TASK OBJECTIVE —
Would you restate, exactly as they appear, the lines from the one containing "initial begin" through the end of the data below?

EXERCISE INPUT —
┏━━

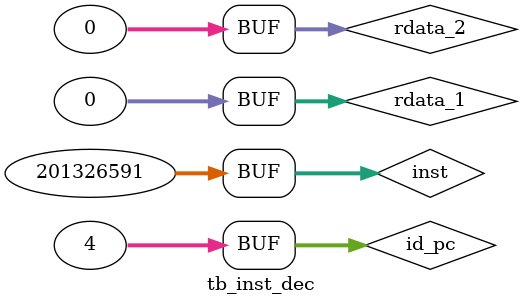
<source format=sv>
`timescale 1ns / 1ps


module tb_inst_dec(
    );
 // ÊäÈëÐÅºÅ
    logic [31:0] inst;
    logic [31:0] rdata_1;
    logic [31:0] rdata_2;

    // Êä³öÐÅºÅ
    logic [4:0] raddr_1;
    logic re_1;
    logic [4:0] raddr_2;
    logic re_2;
    logic [5:0] aluop;
    logic [31:0] reg_1;
    logic [31:0] reg_2;
    logic [4:0] waddr;
    logic we;
    logic [31:0] inst_o;
    logic [31:0] id_pc;
    logic branch_flag_o;
    logic [31:0] branch_address_o;
    // ÊµÀý»¯ inst_dec Ä£¿é
    inst_dec decode (
        .inst(inst),
        .inst_o(inst_o),
        .raddr_1(raddr_1),
        .re_1(re_1),
        .raddr_2(raddr_2),
        .re_2(re_2),
        .rdata_1(rdata_1),
        .rdata_2(rdata_2),
        .aluop(aluop),
        .reg_1(reg_1),
        .reg_2(reg_2),
        .waddr(waddr),
        .we(we),
        .id_pc(id_pc),
        .branch_flag_o(branch_flag_o),
        .branch_address_o(branch_address_o)
    );

    initial begin
        // BEQ ²Ù×÷²âÊÔ
        inst = 32'b000100_00001_00010_1111111111111111;
        id_pc = 32'h00000004;
        rdata_1 = 32'h00000001;
        rdata_2 = 32'h00000001;
        #10
        inst = 32'b000100_00001_00010_1111111111111111;
        id_pc = 32'h00000004;
        rdata_1 = 32'h00000001;
        rdata_2 = 32'h00000002;
        #10
        // BNE ²Ù×÷²âÊÔ
        inst = 32'b000101_00001_00010_1111111111111111;
        id_pc = 32'h00000004;
        rdata_1 = 32'h00000001;
        rdata_2 = 32'h00000001;
        #10
        inst = 32'b000101_00001_00010_1111111111111111;
        id_pc = 32'h00000004;
        rdata_1 = 32'h00000001;
        rdata_2 = 32'h00000000;
        #10
        // BGTZ ²Ù×÷²âÊÔ
        inst = 32'b000111_00001_00000_1111111111111111;
        id_pc = 32'h00000004;
        rdata_1 = 32'h00000001;
        rdata_2 = 32'h00000000;
        #10
        inst = 32'b000111_00001_00000_1111111111111111;
        id_pc = 32'h00000004;
        rdata_1 = 32'hFFFFFFFF;
        rdata_2 = 32'h00000000;
        #10
        inst = 32'b000111_00001_00000_1111111111111111;
        id_pc = 32'h00000004;
        rdata_1 = 32'h00000000;
        rdata_2 = 32'h00000000;
        #10
        // BLEZ ²Ù×÷²âÊÔ
        inst = 32'b000110_00001_00000_1111111111111111;
        id_pc = 32'h00000004;
        rdata_1 = 32'h00000001;
        rdata_2 = 32'h00000000;
        #10
        inst = 32'b000110_00001_00000_1111111111111111;
        id_pc = 32'h00000004;
        rdata_1 = 32'hFFFFFFFF;
        rdata_2 = 32'h00000000;
        #10
        inst = 32'b000110_00001_00000_1111111111111111;
        id_pc = 32'h00000004;
        rdata_1 = 32'h00000000;
        rdata_2 = 32'h00000000;
        #10
        // J ²Ù×÷²âÊÔ
        inst = 32'b000010_11111111111111111111111111;
        id_pc = 32'h00000004;
        rdata_1 = 32'h00000000;
        rdata_2 = 32'h00000000;
    end
endmodule
</source>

┗━━

SOLUTION FOR THIS TASK —
    initial begin
        // BEQ ²Ù×÷²âÊÔ
        inst = 32'b000100_00001_00010_1111111111111111;
        id_pc = 32'h00000004;
        rdata_1 = 32'h00000001;
        rdata_2 = 32'h00000001;
        #10
        inst = 32'b000100_00001_00010_1111111111111111;
        id_pc = 32'h00000004;
        rdata_1 = 32'h00000001;
        rdata_2 = 32'h00000002;
        #10
        // BNE ²Ù×÷²âÊÔ
        inst = 32'b000101_00001_00010_1111111111111111;
        id_pc = 32'h00000004;
        rdata_1 = 32'h00000001;
        rdata_2 = 32'h00000001;
        #10
        inst = 32'b000101_00001_00010_1111111111111111;
        id_pc = 32'h00000004;
        rdata_1 = 32'h00000001;
        rdata_2 = 32'h00000000;
        #10
        // BGTZ ²Ù×÷²âÊÔ
        inst = 32'b000111_00001_00000_1111111111111111;
        id_pc = 32'h00000004;
        rdata_1 = 32'h00000001;
        rdata_2 = 32'h00000000;
        #10
        inst = 32'b000111_00001_00000_1111111111111111;
        id_pc = 32'h00000004;
        rdata_1 = 32'hFFFFFFFF;
        rdata_2 = 32'h00000000;
        #10
        inst = 32'b000111_00001_00000_1111111111111111;
        id_pc = 32'h00000004;
        rdata_1 = 32'h00000000;
        rdata_2 = 32'h00000000;
        #10
        // BLEZ ²Ù×÷²âÊÔ
        inst = 32'b000110_00001_00000_1111111111111111;
        id_pc = 32'h00000004;
        rdata_1 = 32'h00000001;
        rdata_2 = 32'h00000000;
        #10
        inst = 32'b000110_00001_00000_1111111111111111;
        id_pc = 32'h00000004;
        rdata_1 = 32'hFFFFFFFF;
        rdata_2 = 32'h00000000;
        #10
        inst = 32'b000110_00001_00000_1111111111111111;
        id_pc = 32'h00000004;
        rdata_1 = 32'h00000000;
        rdata_2 = 32'h00000000;
        #10
        // J ²Ù×÷²âÊÔ
        inst = 32'b000010_11111111111111111111111111;
        id_pc = 32'h00000004;
        rdata_1 = 32'h00000000;
        rdata_2 = 32'h00000000;
    end
endmodule
</source>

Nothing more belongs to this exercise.